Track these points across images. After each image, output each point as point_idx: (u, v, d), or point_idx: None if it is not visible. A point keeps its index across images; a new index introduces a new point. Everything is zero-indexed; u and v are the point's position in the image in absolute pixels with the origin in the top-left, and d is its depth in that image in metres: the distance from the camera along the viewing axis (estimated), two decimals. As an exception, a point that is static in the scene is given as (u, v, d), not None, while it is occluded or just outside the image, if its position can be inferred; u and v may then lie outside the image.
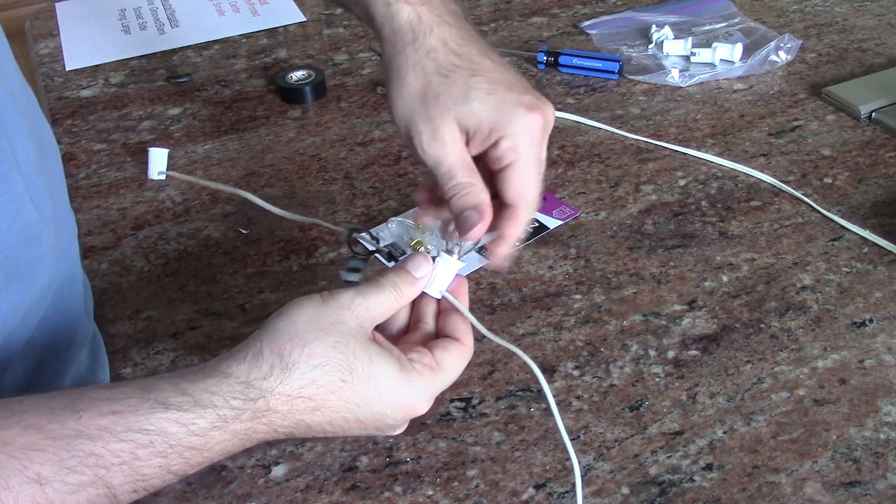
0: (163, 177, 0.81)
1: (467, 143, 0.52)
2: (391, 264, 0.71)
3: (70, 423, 0.41)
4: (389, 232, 0.74)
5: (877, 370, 0.62)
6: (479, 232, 0.51)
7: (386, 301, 0.50)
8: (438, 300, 0.53)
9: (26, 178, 0.52)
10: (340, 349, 0.47)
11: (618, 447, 0.57)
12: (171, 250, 0.74)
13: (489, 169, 0.53)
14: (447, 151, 0.51)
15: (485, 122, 0.51)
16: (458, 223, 0.51)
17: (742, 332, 0.65)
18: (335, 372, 0.46)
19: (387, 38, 0.53)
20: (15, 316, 0.52)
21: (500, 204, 0.53)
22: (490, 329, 0.65)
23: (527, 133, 0.51)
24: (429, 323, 0.54)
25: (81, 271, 0.64)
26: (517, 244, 0.55)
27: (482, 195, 0.51)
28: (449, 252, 0.53)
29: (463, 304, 0.53)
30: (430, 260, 0.52)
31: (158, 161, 0.82)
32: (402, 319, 0.54)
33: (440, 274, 0.52)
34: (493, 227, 0.53)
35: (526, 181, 0.52)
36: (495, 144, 0.51)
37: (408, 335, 0.53)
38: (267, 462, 0.56)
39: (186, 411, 0.43)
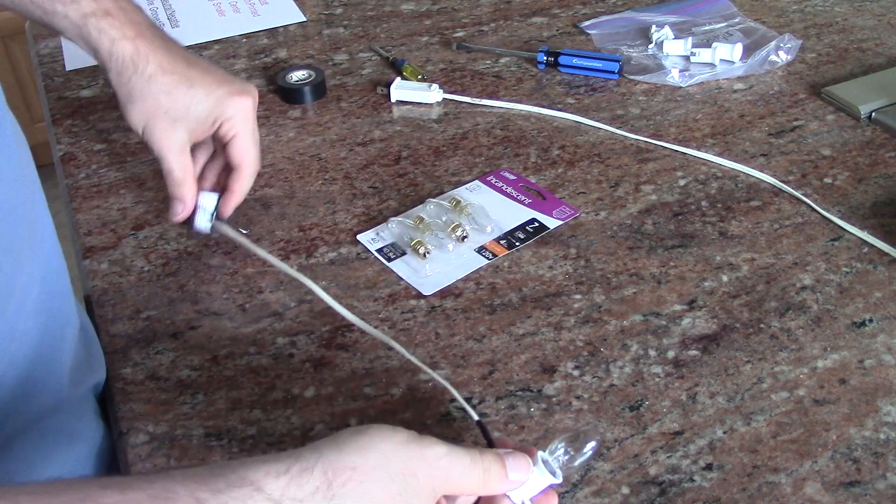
0: (207, 229, 0.71)
1: (195, 135, 0.68)
2: (387, 265, 0.71)
3: None
4: (389, 232, 0.74)
5: (877, 370, 0.62)
6: (181, 217, 0.70)
7: (469, 479, 0.45)
8: None
9: None
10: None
11: (618, 447, 0.57)
12: (171, 250, 0.74)
13: (219, 144, 0.71)
14: (171, 154, 0.67)
15: (207, 118, 0.67)
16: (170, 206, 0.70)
17: (742, 332, 0.65)
18: None
19: (114, 69, 0.65)
20: None
21: (229, 167, 0.71)
22: (489, 329, 0.65)
23: (240, 112, 0.68)
24: None
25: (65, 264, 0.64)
26: (243, 198, 0.72)
27: (188, 190, 0.69)
28: (546, 463, 0.48)
29: None
30: (531, 466, 0.48)
31: (208, 207, 0.71)
32: (466, 501, 0.48)
33: (531, 481, 0.48)
34: (227, 187, 0.71)
35: (245, 148, 0.70)
36: (219, 128, 0.68)
37: None
38: (267, 462, 0.56)
39: None
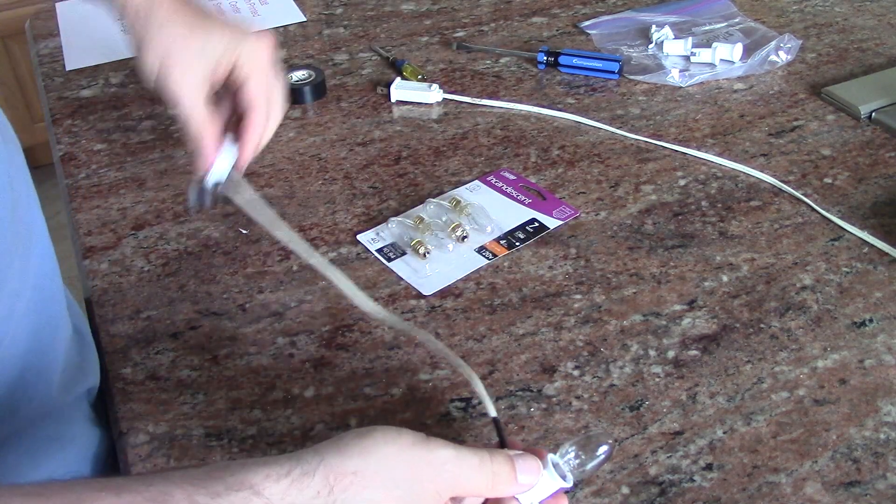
0: (217, 184, 0.65)
1: (211, 79, 0.62)
2: (387, 265, 0.71)
3: None
4: (389, 232, 0.74)
5: (877, 370, 0.62)
6: (207, 162, 0.63)
7: (478, 482, 0.44)
8: None
9: None
10: None
11: (618, 447, 0.57)
12: (171, 250, 0.74)
13: (233, 90, 0.65)
14: (186, 98, 0.61)
15: (222, 58, 0.62)
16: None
17: (742, 332, 0.65)
18: None
19: (129, 15, 0.62)
20: None
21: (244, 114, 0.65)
22: (489, 329, 0.65)
23: (255, 54, 0.63)
24: None
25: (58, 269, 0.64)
26: (260, 144, 0.66)
27: (207, 139, 0.62)
28: (556, 467, 0.48)
29: None
30: (541, 469, 0.47)
31: (221, 161, 0.65)
32: (474, 502, 0.47)
33: (541, 484, 0.47)
34: (238, 138, 0.65)
35: (257, 90, 0.64)
36: (233, 70, 0.63)
37: None
38: (267, 462, 0.56)
39: None
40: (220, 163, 0.64)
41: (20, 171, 0.58)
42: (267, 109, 0.65)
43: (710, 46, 0.97)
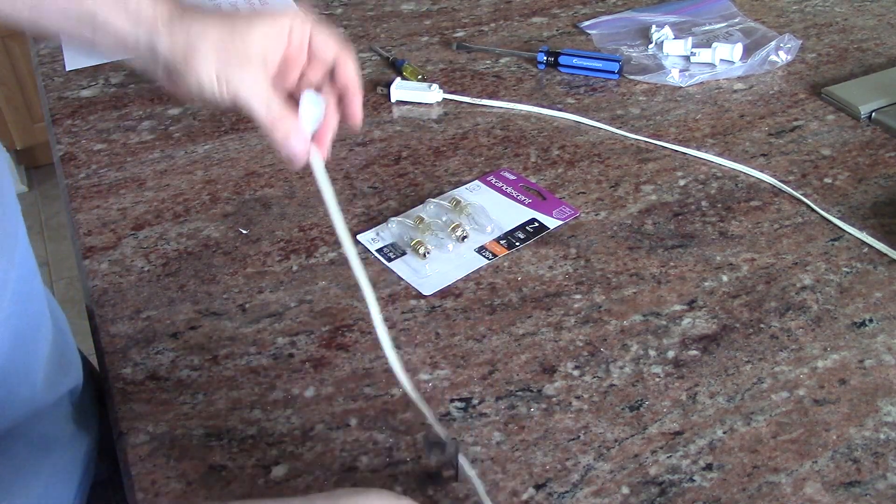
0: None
1: (272, 63, 0.56)
2: (387, 265, 0.71)
3: None
4: (389, 232, 0.74)
5: (877, 370, 0.62)
6: (302, 159, 0.57)
7: None
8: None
9: None
10: None
11: (618, 447, 0.57)
12: (171, 250, 0.74)
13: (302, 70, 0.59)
14: (261, 94, 0.55)
15: (277, 37, 0.56)
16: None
17: (742, 332, 0.65)
18: None
19: (164, 28, 0.55)
20: None
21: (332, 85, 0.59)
22: (489, 329, 0.65)
23: (301, 17, 0.56)
24: None
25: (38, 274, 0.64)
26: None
27: (292, 122, 0.56)
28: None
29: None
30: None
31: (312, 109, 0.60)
32: None
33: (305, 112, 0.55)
34: (339, 88, 0.59)
35: (329, 39, 0.57)
36: (290, 40, 0.56)
37: None
38: (267, 462, 0.56)
39: None
40: (307, 118, 0.58)
41: (3, 175, 0.58)
42: (349, 54, 0.59)
43: (710, 46, 0.97)
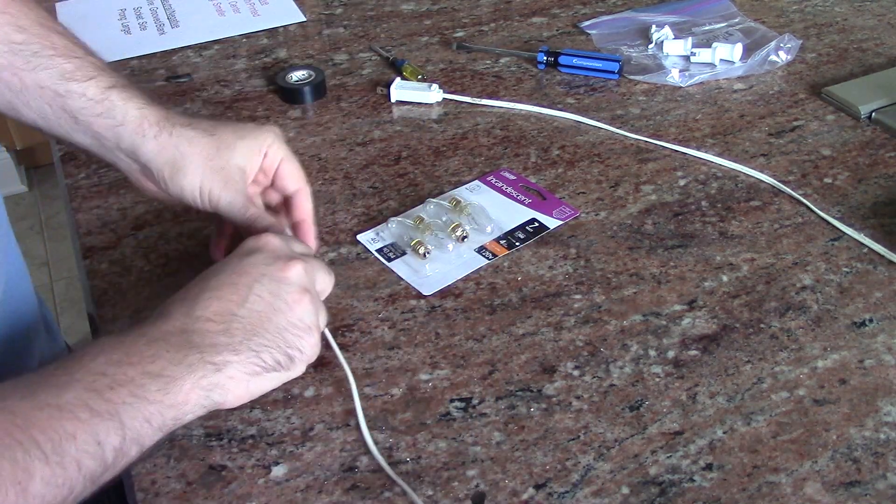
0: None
1: (249, 174, 0.64)
2: (387, 265, 0.71)
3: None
4: (389, 232, 0.74)
5: (877, 370, 0.62)
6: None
7: None
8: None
9: None
10: None
11: (618, 447, 0.57)
12: (171, 250, 0.74)
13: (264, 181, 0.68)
14: (239, 201, 0.63)
15: (252, 150, 0.64)
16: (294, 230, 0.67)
17: (742, 332, 0.65)
18: None
19: (150, 135, 0.62)
20: None
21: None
22: (489, 329, 0.65)
23: (276, 137, 0.66)
24: None
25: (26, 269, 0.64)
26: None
27: (267, 218, 0.64)
28: None
29: None
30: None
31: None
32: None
33: None
34: (294, 219, 0.67)
35: (295, 168, 0.67)
36: (265, 157, 0.65)
37: None
38: (267, 462, 0.56)
39: None
40: None
41: None
42: (308, 188, 0.68)
43: (710, 46, 0.97)
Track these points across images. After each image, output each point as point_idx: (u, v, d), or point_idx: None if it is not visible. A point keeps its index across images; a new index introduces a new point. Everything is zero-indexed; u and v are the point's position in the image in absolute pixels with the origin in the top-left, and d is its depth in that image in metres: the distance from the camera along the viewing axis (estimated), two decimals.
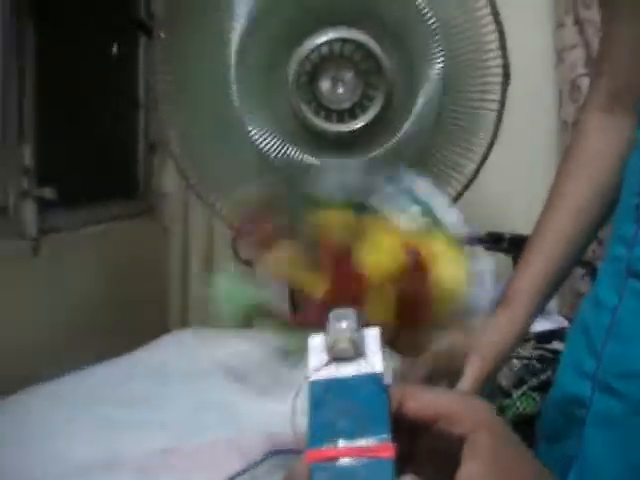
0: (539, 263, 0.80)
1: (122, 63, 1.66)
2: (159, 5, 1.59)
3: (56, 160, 1.37)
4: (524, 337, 0.83)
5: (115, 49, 1.54)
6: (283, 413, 0.86)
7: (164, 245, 1.86)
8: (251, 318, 0.78)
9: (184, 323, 1.76)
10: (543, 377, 1.34)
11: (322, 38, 1.25)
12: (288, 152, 1.30)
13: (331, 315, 0.43)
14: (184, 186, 1.82)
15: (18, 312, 1.20)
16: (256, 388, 1.06)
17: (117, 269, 1.57)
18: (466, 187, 1.38)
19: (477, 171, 1.38)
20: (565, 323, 1.47)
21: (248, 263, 1.56)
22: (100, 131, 1.59)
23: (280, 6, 1.25)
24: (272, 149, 1.30)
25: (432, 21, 1.26)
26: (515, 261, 1.60)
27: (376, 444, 0.36)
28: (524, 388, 1.34)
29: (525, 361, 1.37)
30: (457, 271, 0.70)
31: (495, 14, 1.27)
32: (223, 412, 0.96)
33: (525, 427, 0.83)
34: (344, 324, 0.42)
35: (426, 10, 1.26)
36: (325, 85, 1.28)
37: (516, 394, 1.33)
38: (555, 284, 0.83)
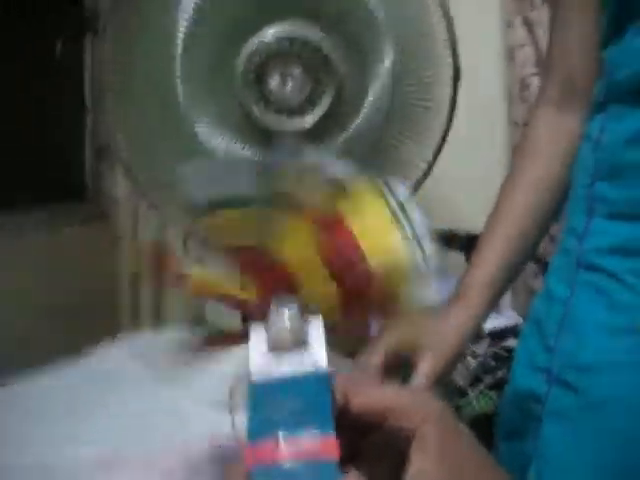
0: (490, 259, 0.81)
1: (67, 63, 1.63)
2: (104, 2, 1.56)
3: (2, 163, 1.34)
4: (477, 332, 0.83)
5: (59, 47, 1.50)
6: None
7: (115, 251, 1.82)
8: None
9: (135, 328, 1.73)
10: (499, 375, 1.35)
11: (270, 34, 1.23)
12: (237, 151, 1.28)
13: (272, 304, 0.42)
14: (133, 190, 1.80)
15: None
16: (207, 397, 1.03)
17: (65, 275, 1.54)
18: (418, 185, 1.38)
19: (429, 169, 1.37)
20: (519, 320, 1.48)
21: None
22: (46, 133, 1.56)
23: (225, 3, 1.23)
24: (221, 147, 1.27)
25: (381, 17, 1.25)
26: (468, 259, 1.61)
27: (319, 439, 0.34)
28: (480, 387, 1.34)
29: (480, 359, 1.37)
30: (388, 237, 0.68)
31: (445, 11, 1.26)
32: (172, 419, 0.92)
33: (483, 426, 0.82)
34: (286, 313, 0.41)
35: (376, 6, 1.26)
36: (273, 82, 1.26)
37: (472, 393, 1.33)
38: (507, 279, 0.83)
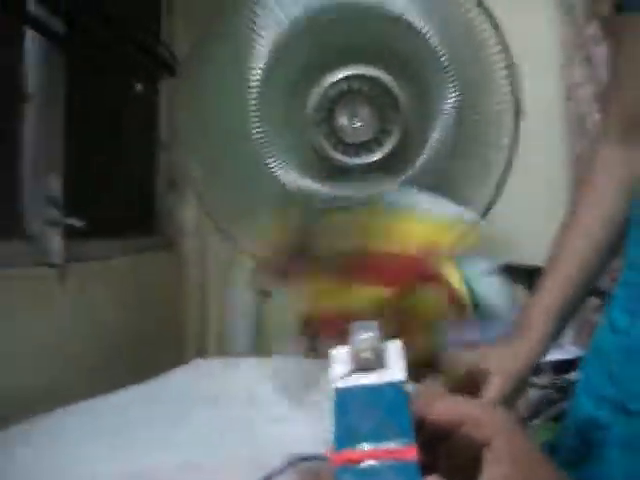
0: (554, 290, 0.81)
1: (145, 101, 1.71)
2: (182, 45, 1.65)
3: (82, 192, 1.41)
4: (538, 363, 0.84)
5: (139, 87, 1.58)
6: (301, 435, 0.88)
7: (182, 279, 1.89)
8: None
9: (201, 355, 1.78)
10: (560, 406, 1.35)
11: (340, 75, 1.29)
12: (307, 184, 1.33)
13: (354, 327, 0.44)
14: (202, 222, 1.87)
15: (43, 338, 1.22)
16: (274, 412, 1.08)
17: (138, 300, 1.60)
18: (482, 218, 1.41)
19: (492, 203, 1.40)
20: (580, 353, 1.48)
21: (266, 294, 1.60)
22: (123, 166, 1.64)
23: (299, 45, 1.30)
24: (292, 181, 1.33)
25: (445, 58, 1.30)
26: (531, 291, 1.62)
27: (400, 447, 0.37)
28: (541, 418, 1.35)
29: (542, 391, 1.38)
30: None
31: (506, 50, 1.31)
32: (243, 434, 0.97)
33: None
34: (367, 335, 0.43)
35: (439, 48, 1.30)
36: (343, 120, 1.32)
37: (534, 424, 1.34)
38: (570, 311, 0.84)
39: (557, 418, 1.34)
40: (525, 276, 1.48)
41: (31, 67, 1.23)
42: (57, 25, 1.25)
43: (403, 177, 1.34)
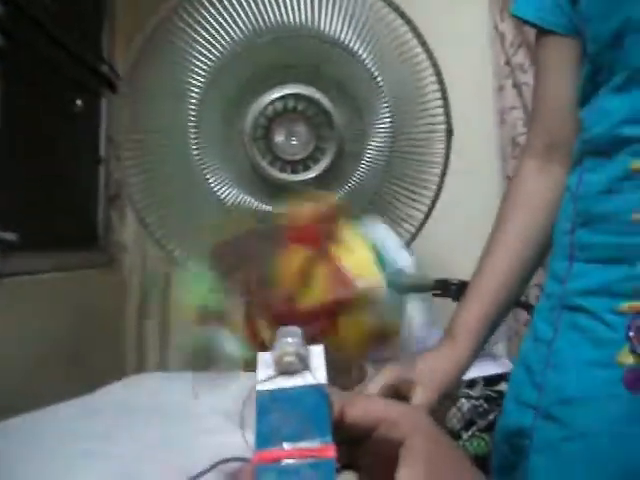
0: (478, 302, 0.85)
1: (85, 117, 1.71)
2: (121, 61, 1.66)
3: (16, 206, 1.40)
4: (464, 372, 0.85)
5: (80, 103, 1.59)
6: (234, 444, 0.89)
7: (122, 295, 1.88)
8: (203, 319, 0.81)
9: (140, 370, 1.77)
10: (491, 418, 1.39)
11: (276, 94, 1.32)
12: (245, 201, 1.36)
13: (278, 332, 0.46)
14: (142, 238, 1.87)
15: None
16: (209, 425, 1.08)
17: (74, 315, 1.58)
18: (414, 235, 1.45)
19: (425, 220, 1.45)
20: (512, 367, 1.52)
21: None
22: (61, 181, 1.63)
23: (236, 65, 1.33)
24: (230, 198, 1.35)
25: (379, 79, 1.34)
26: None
27: (318, 445, 0.39)
28: (473, 429, 1.38)
29: (474, 401, 1.41)
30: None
31: (438, 73, 1.36)
32: (177, 445, 0.97)
33: (477, 468, 0.86)
34: (290, 339, 0.45)
35: (373, 69, 1.35)
36: (279, 138, 1.35)
37: (466, 435, 1.37)
38: (495, 321, 0.87)
39: (489, 429, 1.37)
40: (457, 292, 1.52)
41: None
42: None
43: (339, 194, 1.38)
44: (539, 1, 0.83)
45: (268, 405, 0.42)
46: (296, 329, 0.47)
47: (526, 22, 0.85)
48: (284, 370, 0.44)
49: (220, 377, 1.38)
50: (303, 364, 0.44)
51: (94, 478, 0.81)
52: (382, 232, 0.92)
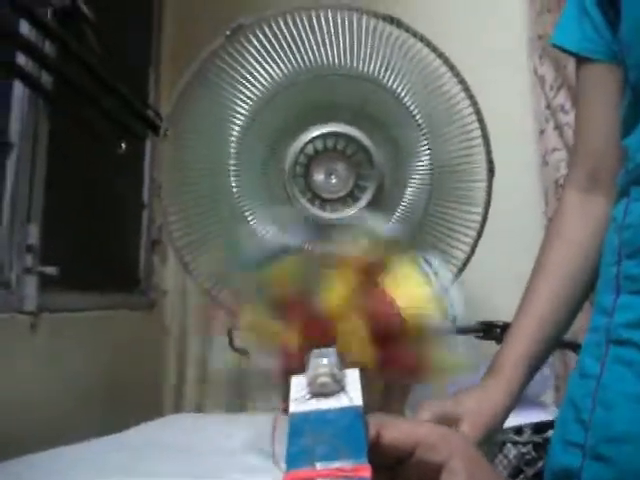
0: (521, 339, 0.83)
1: (129, 161, 1.75)
2: (165, 106, 1.70)
3: (61, 243, 1.42)
4: (511, 408, 0.83)
5: (124, 146, 1.62)
6: None
7: (162, 338, 1.88)
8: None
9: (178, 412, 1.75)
10: (539, 465, 1.33)
11: (316, 132, 1.33)
12: (285, 240, 1.35)
13: (312, 354, 0.45)
14: (183, 284, 1.88)
15: (14, 385, 1.21)
16: (245, 463, 1.06)
17: (113, 355, 1.59)
18: (455, 277, 1.42)
19: (467, 261, 1.42)
20: None
21: (243, 352, 1.59)
22: (105, 223, 1.66)
23: (277, 104, 1.34)
24: (270, 237, 1.35)
25: (419, 116, 1.34)
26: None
27: (353, 466, 0.37)
28: (521, 477, 1.33)
29: (521, 448, 1.36)
30: (421, 295, 0.71)
31: (478, 113, 1.36)
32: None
33: None
34: (325, 360, 0.43)
35: (415, 110, 1.36)
36: (319, 176, 1.36)
37: None
38: (540, 357, 0.85)
39: (536, 476, 1.32)
40: (501, 333, 1.48)
41: (16, 117, 1.27)
42: (44, 77, 1.29)
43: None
44: (579, 30, 0.82)
45: (301, 426, 0.40)
46: (331, 350, 0.46)
47: (566, 51, 0.84)
48: (318, 391, 0.42)
49: (254, 417, 1.37)
50: (338, 385, 0.43)
51: None
52: (438, 267, 0.90)
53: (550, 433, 1.40)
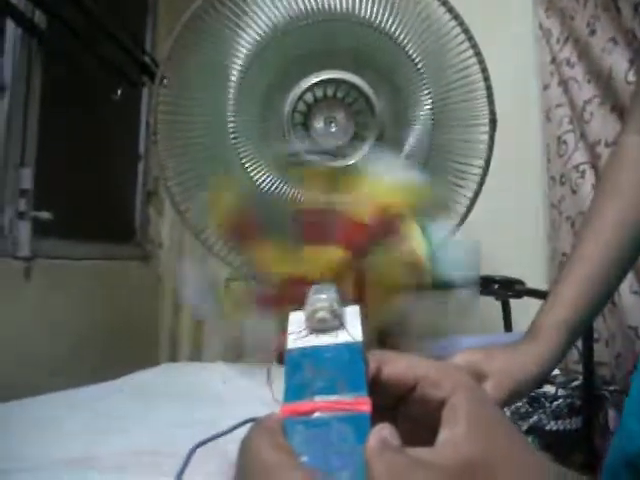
0: (567, 302, 0.75)
1: (125, 109, 1.72)
2: (162, 53, 1.66)
3: (55, 190, 1.40)
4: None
5: (119, 92, 1.59)
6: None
7: (157, 289, 1.87)
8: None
9: (173, 361, 1.76)
10: (532, 420, 1.33)
11: (315, 79, 1.30)
12: (283, 188, 1.33)
13: (311, 289, 0.43)
14: (179, 235, 1.87)
15: (7, 331, 1.20)
16: (241, 412, 1.05)
17: (105, 305, 1.58)
18: (456, 229, 1.41)
19: (466, 214, 1.40)
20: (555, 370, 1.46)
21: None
22: (100, 173, 1.63)
23: (276, 50, 1.31)
24: (268, 185, 1.33)
25: (423, 66, 1.31)
26: (504, 304, 1.62)
27: (352, 399, 0.36)
28: None
29: (514, 405, 1.36)
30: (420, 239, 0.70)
31: (481, 61, 1.33)
32: (207, 428, 0.95)
33: None
34: (324, 295, 0.42)
35: (416, 57, 1.33)
36: (318, 124, 1.33)
37: None
38: (584, 322, 0.77)
39: (528, 432, 1.32)
40: (499, 289, 1.47)
41: (8, 58, 1.24)
42: (38, 17, 1.26)
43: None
44: None
45: (299, 361, 0.39)
46: (330, 285, 0.44)
47: None
48: (316, 327, 0.41)
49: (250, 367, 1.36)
50: (337, 321, 0.41)
51: (112, 451, 0.79)
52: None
53: (547, 388, 1.40)
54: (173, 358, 1.82)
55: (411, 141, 1.35)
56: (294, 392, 0.37)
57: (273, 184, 1.33)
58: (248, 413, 1.04)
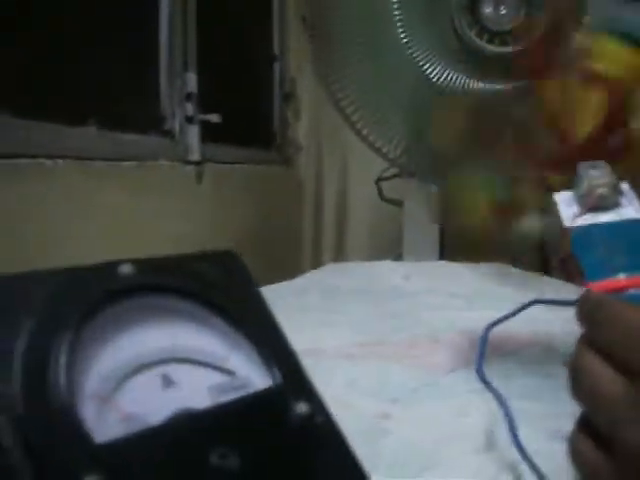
0: None
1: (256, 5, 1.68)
2: None
3: (217, 93, 1.40)
4: None
5: None
6: (470, 318, 0.83)
7: (299, 196, 1.87)
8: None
9: (315, 264, 1.75)
10: None
11: None
12: (450, 75, 1.28)
13: (580, 167, 0.40)
14: (318, 138, 1.84)
15: (180, 231, 1.22)
16: (430, 302, 1.04)
17: (259, 207, 1.59)
18: None
19: None
20: None
21: (394, 202, 1.56)
22: (245, 75, 1.61)
23: None
24: (434, 72, 1.28)
25: None
26: None
27: None
28: None
29: None
30: None
31: None
32: (407, 319, 0.94)
33: None
34: (599, 172, 0.39)
35: None
36: (487, 7, 1.26)
37: None
38: None
39: None
40: None
41: None
42: None
43: None
44: None
45: (587, 240, 0.37)
46: (600, 162, 0.41)
47: None
48: (595, 205, 0.38)
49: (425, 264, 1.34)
50: (616, 198, 0.39)
51: (331, 345, 0.78)
52: None
53: None
54: (315, 264, 1.83)
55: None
56: (594, 270, 0.35)
57: (439, 71, 1.27)
58: (439, 303, 1.03)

◆ ◆ ◆ ◆ ◆ ◆ ◆

**ACTIVITY**
Where a line of the material above holds the string "introduces", copy that line.

**ANSWER FOR THE TASK**
Track these points across images. After each image, output each point as point_idx: (u, v, d), or point_idx: None if it is not visible. A point keeps its index across images; a new index introduces a new point. Everything is zero-indexed; u and v are the point's position in the image in absolute pixels with the origin in the top-left, and d is its depth in that image in metres: the distance from the camera along the viewing axis (estimated), two decimals. As an exception, a point that is static in the scene is given as (u, v, d), not None, while it is occluded or just outside the image, if its position can be inferred; u and v may then lie outside the image.
Track these points across images. After each image, output each point as point_idx: (u, v, d), or point_idx: None if it is not visible. A point keeps its index across images; a new index introduces a new point. Everything is zero-indexed; u and v are the point's position in the image in absolute pixels with the origin in the top-left, and d is its depth in that image in metres: the distance from the camera along the viewing axis (estimated), two decimals.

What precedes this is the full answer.